> **WORK INSTRUCTIONS**
Reproduce, from the lines below, exactly the stretch that begins at the line containing "left shoulder: (96, 151)" and ends at the line containing "right eye: (17, 125)", both included.

> **DATA TO PROCESS**
== == ==
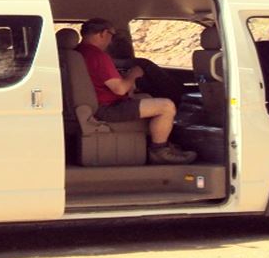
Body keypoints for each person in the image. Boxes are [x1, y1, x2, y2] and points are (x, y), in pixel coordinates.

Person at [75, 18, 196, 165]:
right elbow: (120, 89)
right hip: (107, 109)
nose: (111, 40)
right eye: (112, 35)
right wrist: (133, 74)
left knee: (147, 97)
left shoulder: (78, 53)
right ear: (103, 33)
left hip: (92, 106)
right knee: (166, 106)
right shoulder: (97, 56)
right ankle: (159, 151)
== == ==
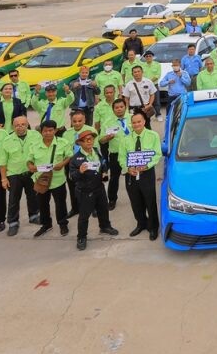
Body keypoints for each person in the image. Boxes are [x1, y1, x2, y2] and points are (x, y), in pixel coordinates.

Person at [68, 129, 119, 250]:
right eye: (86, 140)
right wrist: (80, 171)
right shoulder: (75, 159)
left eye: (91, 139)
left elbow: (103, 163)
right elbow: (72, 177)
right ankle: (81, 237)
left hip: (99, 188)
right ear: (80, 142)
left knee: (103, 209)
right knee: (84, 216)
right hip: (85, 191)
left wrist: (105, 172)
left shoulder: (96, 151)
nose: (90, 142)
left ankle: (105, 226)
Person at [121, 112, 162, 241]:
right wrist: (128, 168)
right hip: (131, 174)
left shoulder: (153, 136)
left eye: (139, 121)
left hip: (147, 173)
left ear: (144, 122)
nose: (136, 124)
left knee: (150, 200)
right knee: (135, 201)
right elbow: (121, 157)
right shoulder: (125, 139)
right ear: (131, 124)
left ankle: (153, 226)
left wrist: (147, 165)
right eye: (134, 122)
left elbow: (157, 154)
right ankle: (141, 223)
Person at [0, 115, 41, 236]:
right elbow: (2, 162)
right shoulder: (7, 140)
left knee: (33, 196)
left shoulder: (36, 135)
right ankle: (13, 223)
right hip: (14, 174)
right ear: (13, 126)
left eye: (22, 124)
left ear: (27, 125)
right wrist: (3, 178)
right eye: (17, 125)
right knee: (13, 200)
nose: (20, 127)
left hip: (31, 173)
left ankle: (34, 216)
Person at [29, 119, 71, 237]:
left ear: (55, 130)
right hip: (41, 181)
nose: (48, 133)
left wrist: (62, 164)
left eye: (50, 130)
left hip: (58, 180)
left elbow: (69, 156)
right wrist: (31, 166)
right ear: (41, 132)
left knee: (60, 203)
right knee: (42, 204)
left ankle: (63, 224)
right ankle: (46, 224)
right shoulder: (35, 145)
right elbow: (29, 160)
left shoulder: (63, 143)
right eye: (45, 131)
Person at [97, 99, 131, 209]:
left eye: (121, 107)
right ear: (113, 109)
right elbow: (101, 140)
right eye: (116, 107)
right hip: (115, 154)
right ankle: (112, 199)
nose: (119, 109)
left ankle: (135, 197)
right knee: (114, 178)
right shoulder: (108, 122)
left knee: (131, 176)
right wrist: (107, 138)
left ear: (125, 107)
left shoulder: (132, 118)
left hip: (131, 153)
== == ==
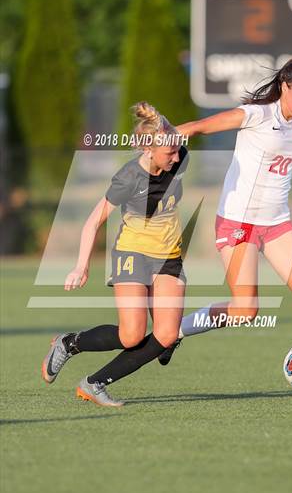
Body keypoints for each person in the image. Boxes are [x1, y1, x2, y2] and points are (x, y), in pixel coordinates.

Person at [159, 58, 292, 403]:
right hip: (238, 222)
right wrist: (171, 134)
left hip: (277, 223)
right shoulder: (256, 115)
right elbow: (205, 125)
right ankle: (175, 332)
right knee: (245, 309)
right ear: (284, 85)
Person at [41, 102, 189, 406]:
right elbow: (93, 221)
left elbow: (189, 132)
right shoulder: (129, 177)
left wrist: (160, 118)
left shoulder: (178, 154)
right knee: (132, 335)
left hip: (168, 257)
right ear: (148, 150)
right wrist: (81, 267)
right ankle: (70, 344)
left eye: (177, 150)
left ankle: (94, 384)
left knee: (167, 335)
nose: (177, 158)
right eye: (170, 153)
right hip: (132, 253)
== == ==
> **TASK OUTPUT**
left shoulder: (96, 151)
nose: (90, 142)
left ankle: (105, 226)
Person at [121, 112, 162, 241]:
right wrist: (128, 168)
right hip: (131, 174)
left shoulder: (153, 136)
left eye: (139, 121)
left hip: (147, 173)
left ear: (144, 122)
nose: (136, 124)
left knee: (150, 200)
right knee: (135, 201)
right elbow: (121, 157)
right shoulder: (125, 139)
right ear: (131, 124)
left ankle: (153, 226)
left wrist: (147, 165)
right eye: (134, 122)
left elbow: (157, 154)
right ankle: (141, 223)
Person at [0, 115, 41, 236]:
right elbow: (2, 162)
right shoulder: (7, 140)
left knee: (33, 196)
left shoulder: (36, 135)
right ankle: (13, 223)
right hip: (14, 174)
right ear: (13, 126)
left eye: (22, 124)
left ear: (27, 125)
right wrist: (3, 178)
right eye: (17, 125)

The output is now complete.